> [Exercise inputs]:
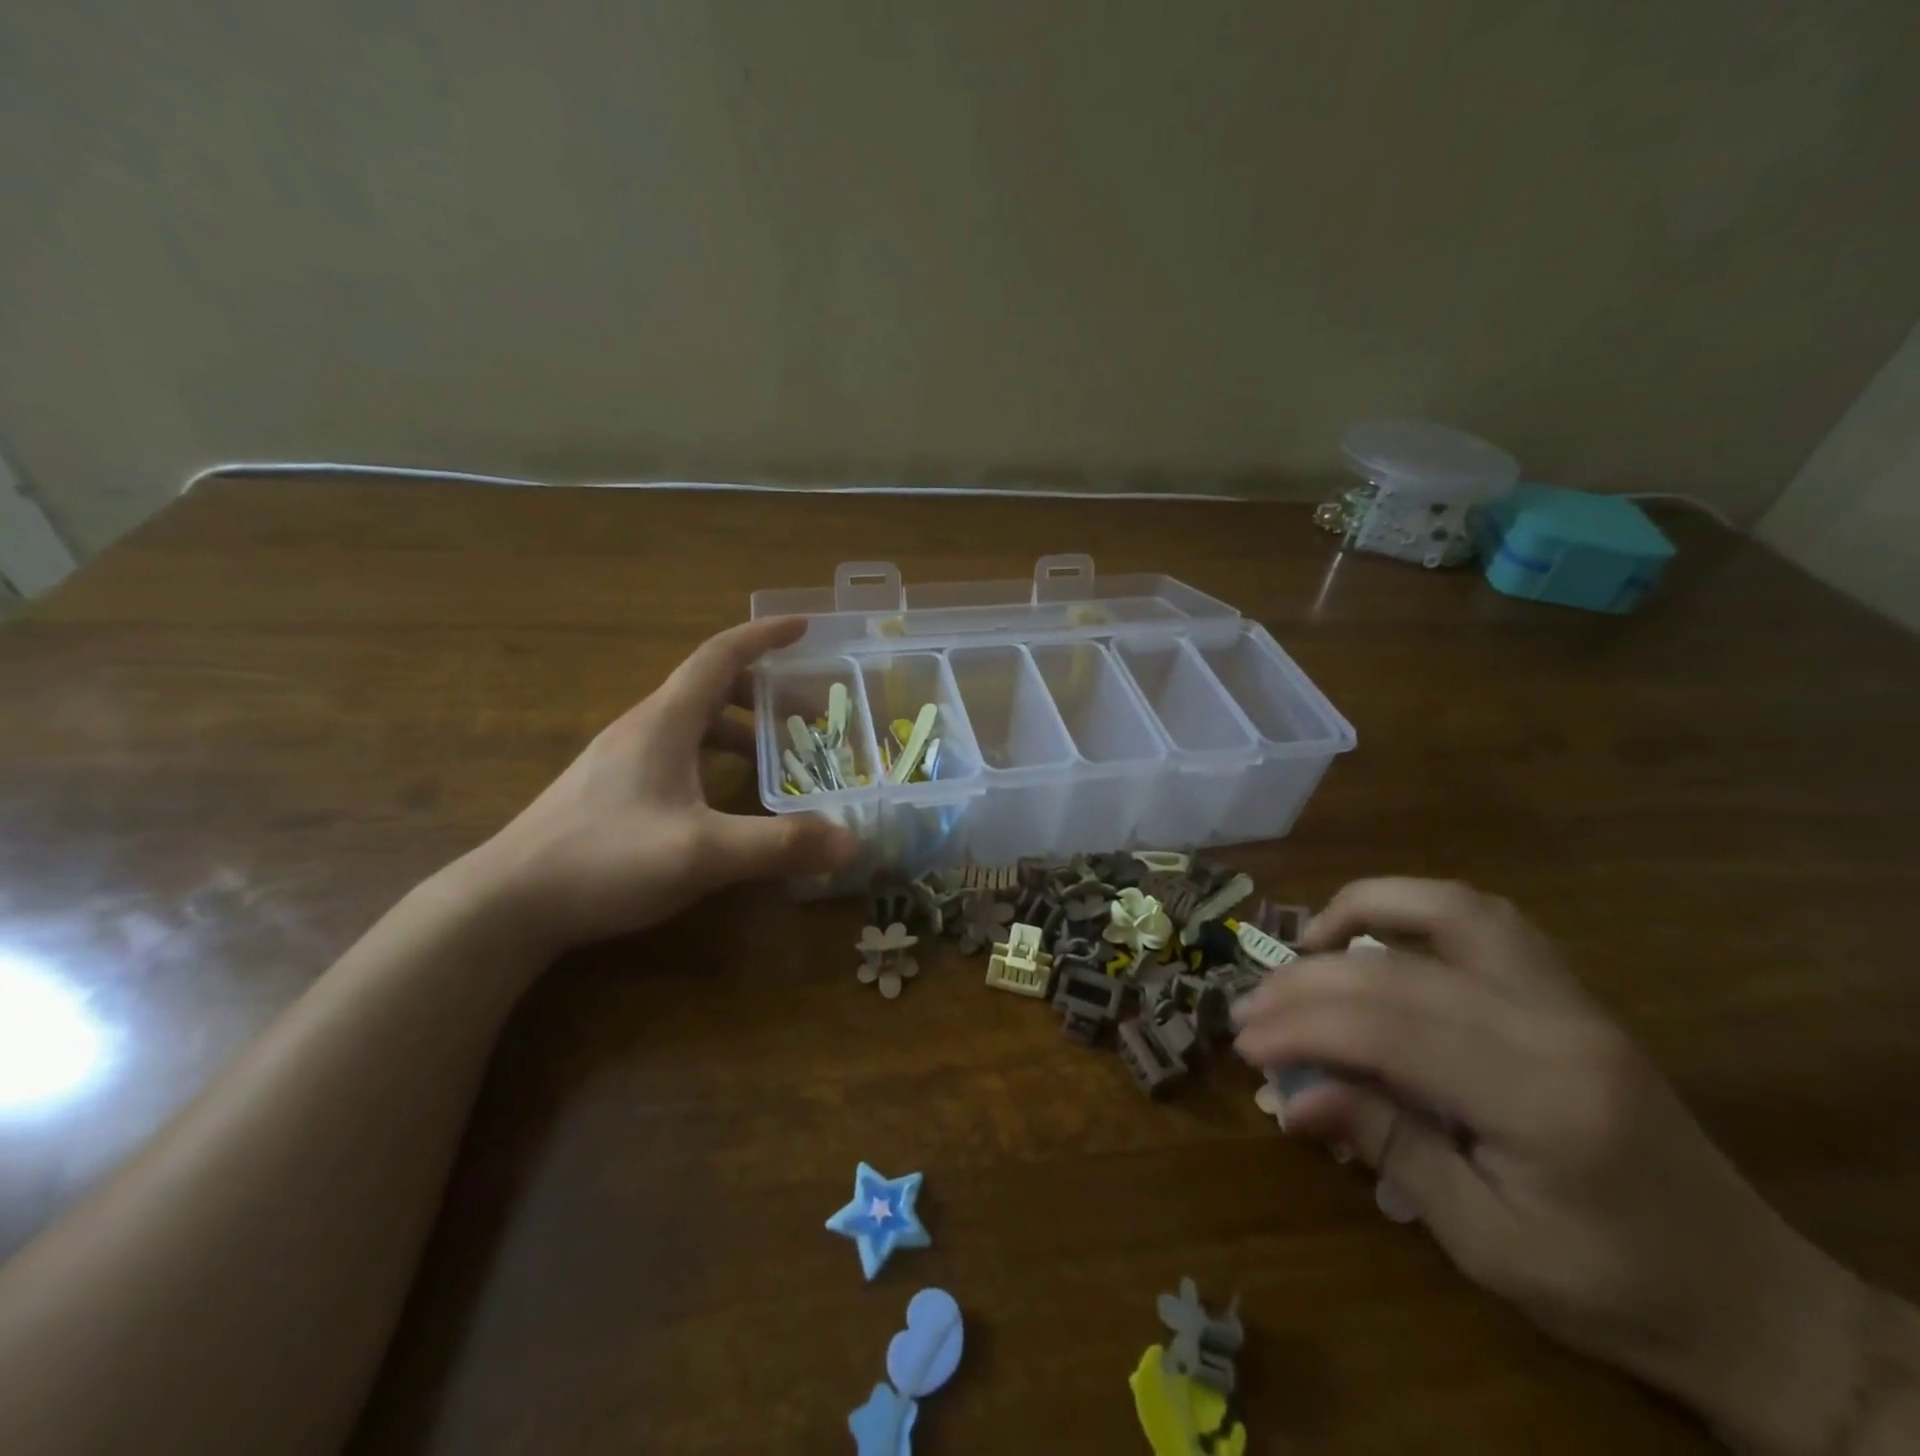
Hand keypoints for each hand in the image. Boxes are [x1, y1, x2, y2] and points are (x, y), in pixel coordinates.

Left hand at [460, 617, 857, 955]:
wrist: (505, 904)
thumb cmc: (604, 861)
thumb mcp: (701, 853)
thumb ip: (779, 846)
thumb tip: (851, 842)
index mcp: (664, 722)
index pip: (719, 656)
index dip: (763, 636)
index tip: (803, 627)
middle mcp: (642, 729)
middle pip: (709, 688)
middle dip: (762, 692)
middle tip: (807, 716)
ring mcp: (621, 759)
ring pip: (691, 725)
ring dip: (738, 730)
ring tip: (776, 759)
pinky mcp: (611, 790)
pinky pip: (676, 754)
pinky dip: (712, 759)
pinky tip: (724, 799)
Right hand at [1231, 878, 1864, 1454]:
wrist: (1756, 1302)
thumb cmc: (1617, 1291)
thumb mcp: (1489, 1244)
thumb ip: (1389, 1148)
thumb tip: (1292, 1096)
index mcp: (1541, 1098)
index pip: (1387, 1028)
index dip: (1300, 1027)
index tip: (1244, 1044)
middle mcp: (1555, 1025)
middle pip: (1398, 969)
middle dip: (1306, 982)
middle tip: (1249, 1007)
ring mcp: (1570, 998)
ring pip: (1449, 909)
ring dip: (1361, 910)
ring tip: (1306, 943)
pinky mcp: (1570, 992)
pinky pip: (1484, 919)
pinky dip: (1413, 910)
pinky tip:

> [Try it]: If a line in the entries above includes "hand", count it; report the total alone.

> [Solution to this exercise]: 3